• Problem requirements:
Once you find the line with "The design of" in the entries below, return exactly every line from it through the line with "Objects and object-pairs".

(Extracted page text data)
· · · · · · ·
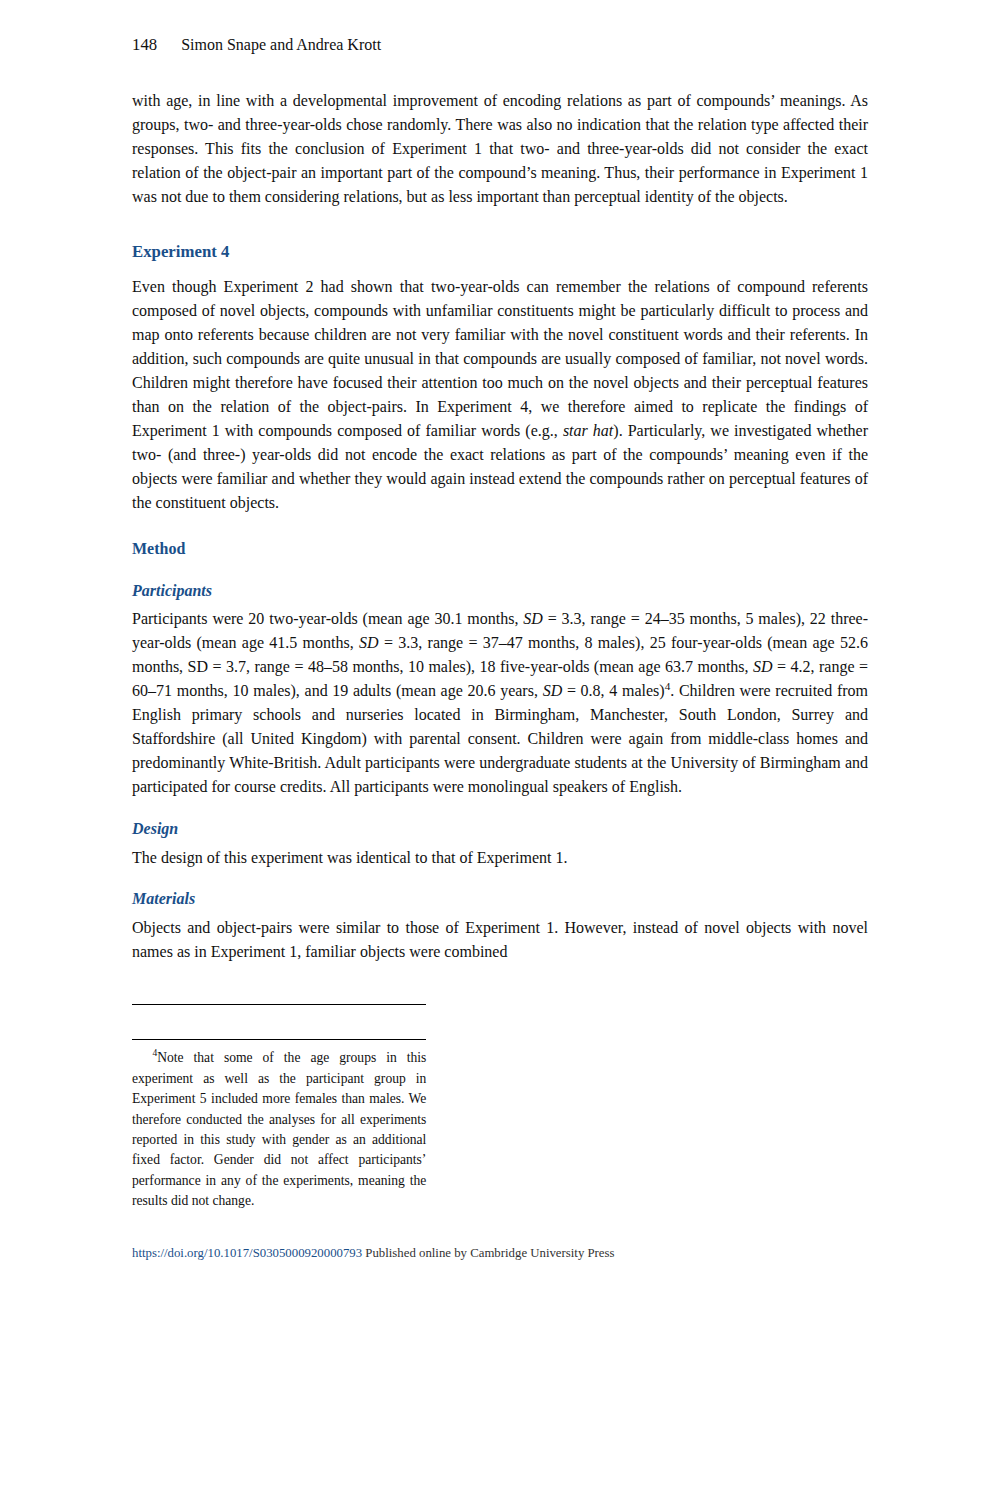148 Simon Snape and Andrea Krott
with age, in line with a developmental improvement of encoding relations as part of compounds’ meanings. As groups, two- and three-year-olds chose randomly. There was also no indication that the relation type affected their responses. This fits the conclusion of Experiment 1 that two- and three-year-olds did not consider the exact relation of the object-pair an important part of the compound’s meaning. Thus, their performance in Experiment 1 was not due to them considering relations, but as less important than perceptual identity of the objects.
Experiment 4
Even though Experiment 2 had shown that two-year-olds can remember the relations of compound referents composed of novel objects, compounds with unfamiliar constituents might be particularly difficult to process and map onto referents because children are not very familiar with the novel constituent words and their referents. In addition, such compounds are quite unusual in that compounds are usually composed of familiar, not novel words. Children might therefore have focused their attention too much on the novel objects and their perceptual features than on the relation of the object-pairs. In Experiment 4, we therefore aimed to replicate the findings of Experiment 1 with compounds composed of familiar words (e.g., star hat). Particularly, we investigated whether two- (and three-) year-olds did not encode the exact relations as part of the compounds’ meaning even if the objects were familiar and whether they would again instead extend the compounds rather on perceptual features of the constituent objects.
Method
Participants
Participants were 20 two-year-olds (mean age 30.1 months, SD = 3.3, range = 24–35 months, 5 males), 22 three-year-olds (mean age 41.5 months, SD = 3.3, range = 37–47 months, 8 males), 25 four-year-olds (mean age 52.6 months, SD = 3.7, range = 48–58 months, 10 males), 18 five-year-olds (mean age 63.7 months, SD = 4.2, range = 60–71 months, 10 males), and 19 adults (mean age 20.6 years, SD = 0.8, 4 males)4. Children were recruited from English primary schools and nurseries located in Birmingham, Manchester, South London, Surrey and Staffordshire (all United Kingdom) with parental consent. Children were again from middle-class homes and predominantly White-British. Adult participants were undergraduate students at the University of Birmingham and participated for course credits. All participants were monolingual speakers of English.
Design
The design of this experiment was identical to that of Experiment 1.
Materials
Objects and object-pairs were similar to those of Experiment 1. However, instead of novel objects with novel names as in Experiment 1, familiar objects were combined
4Note that some of the age groups in this experiment as well as the participant group in Experiment 5 included more females than males. We therefore conducted the analyses for all experiments reported in this study with gender as an additional fixed factor. Gender did not affect participants’ performance in any of the experiments, meaning the results did not change.
https://doi.org/10.1017/S0305000920000793 Published online by Cambridge University Press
· · · · · · ·
• Exercise solution:
The design of this experiment was identical to that of Experiment 1.
Materials
Objects and object-pairs were similar to those of Experiment 1. However, instead of novel objects with novel names as in Experiment 1, familiar objects were combined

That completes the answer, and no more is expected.